If not, please go back and re-read those numbers. Read them over and over and over. Read them as many times as is necessary for you to begin to feel something. (And if your brain can’t get past asking “Gee, I wonder where those statistics come from?” – they were collated by the wonderful women of FSACC and are available here: http://www.fsacc.ca/content/45357.)

But whatever you do, please do not immediately run and hide behind the screen of over-intellectualization and rationality. Do not let “judgement” cloud your emotions. This material is (and should be) highly emotional. That many of us can read it without any feeling suggests that something is very wrong. And we need to change that. We need to disavow our over-reliance on “reason” and rediscover our hearts. This is especially true for men. Then, when we do start to feel something, we need to use that emotional energy – in combination with the wisdom of our minds – to work to bring an end to violence against women.

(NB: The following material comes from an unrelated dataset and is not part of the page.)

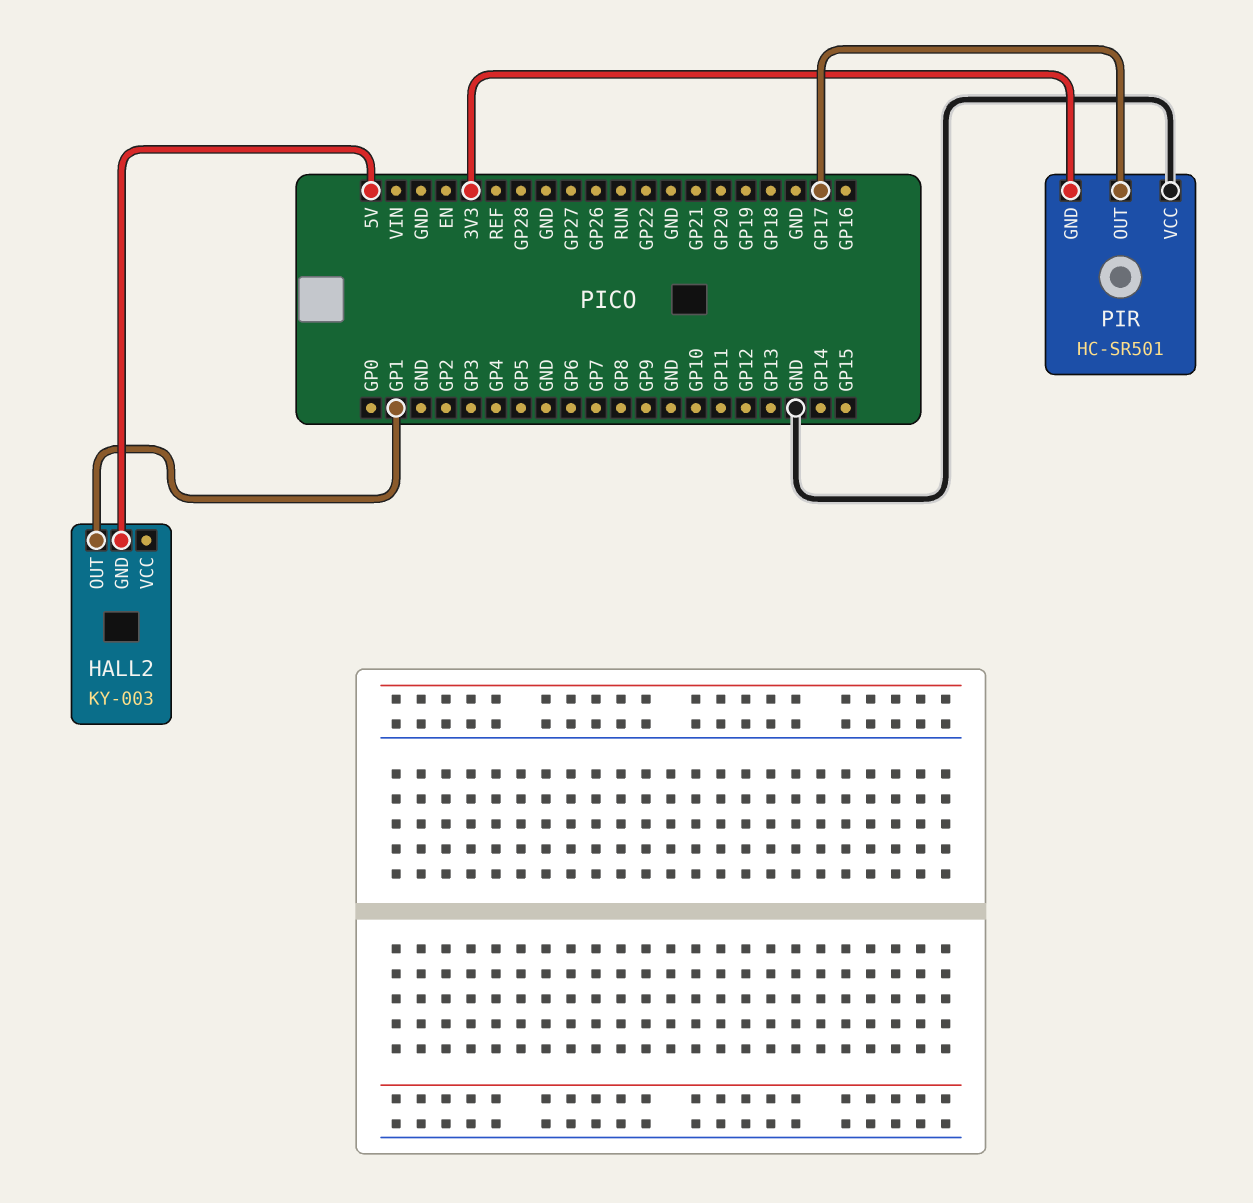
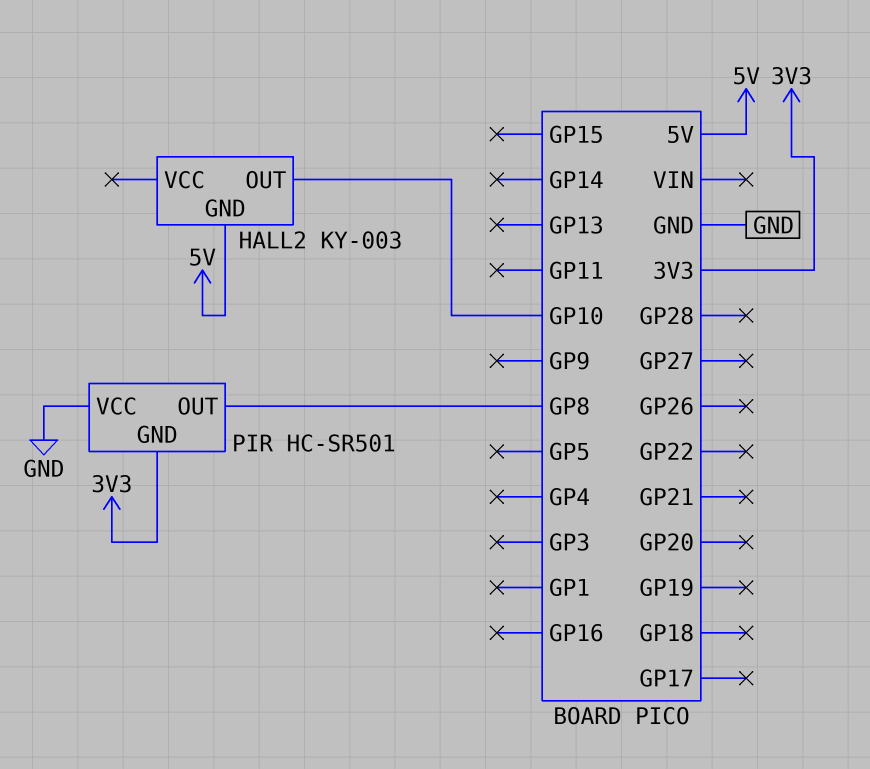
HALL2 pin OUT: GP1 -> GP10
PIR pin OUT: GP17 -> GP8

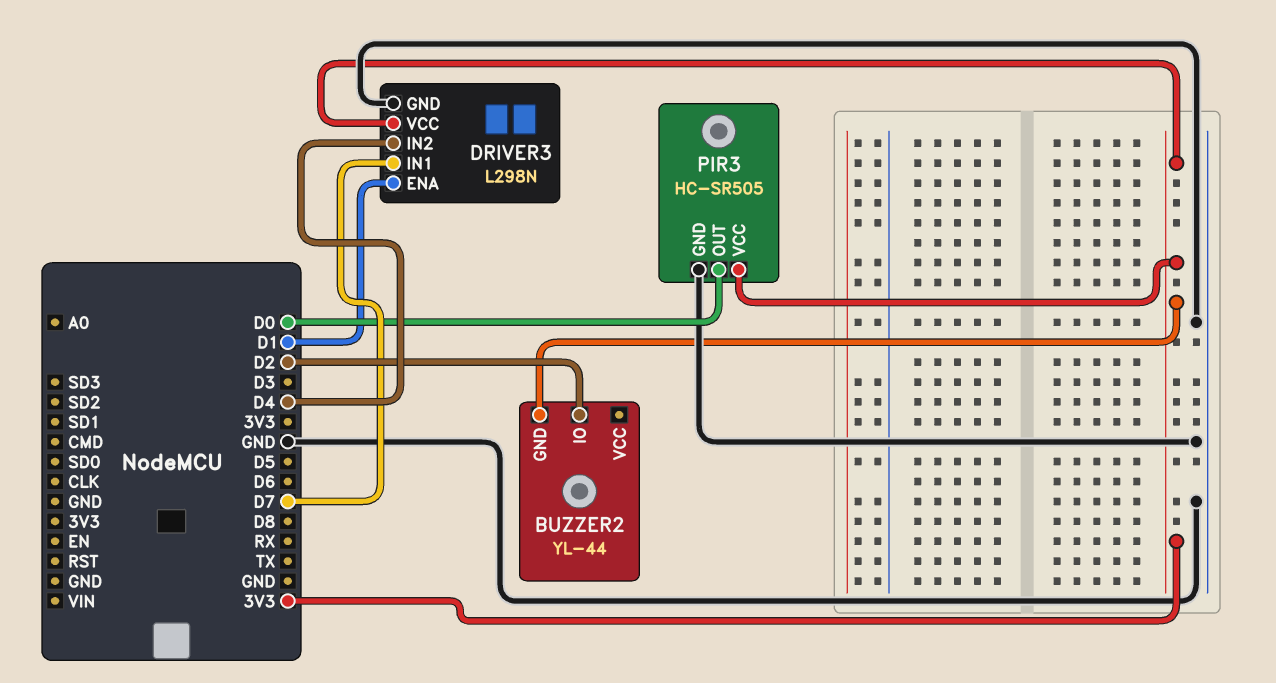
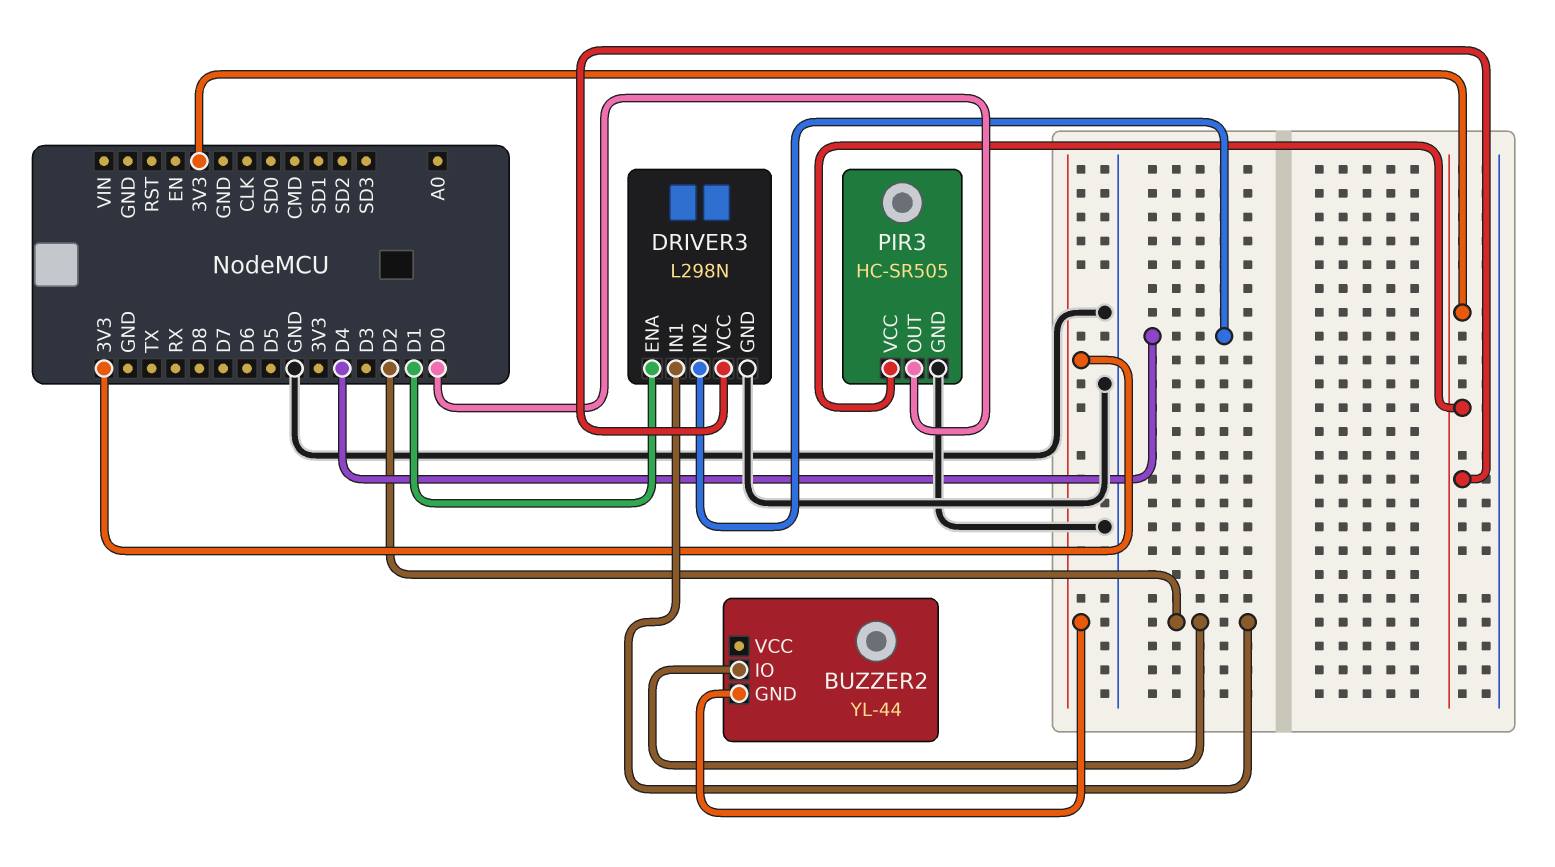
DRIVER3 pin IN1: D7 -> D2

And for those people who are already sensitized to the horrors of sexual and domestic violence, please remember that there is no need to stifle your emotions around this issue. When the enforcers of the status quo tell you that you need to be more rational and more reasonable, perhaps it is time to remind them that the sexist society that they are working so hard to defend is itself immersed in a level of sexual brutality that defies both rationality and reason. And tell them that we refuse to mute our emotional reaction to the fact that women are being hurt.

We need to be smart. We need to be effective. But we certainly do not need to calm down.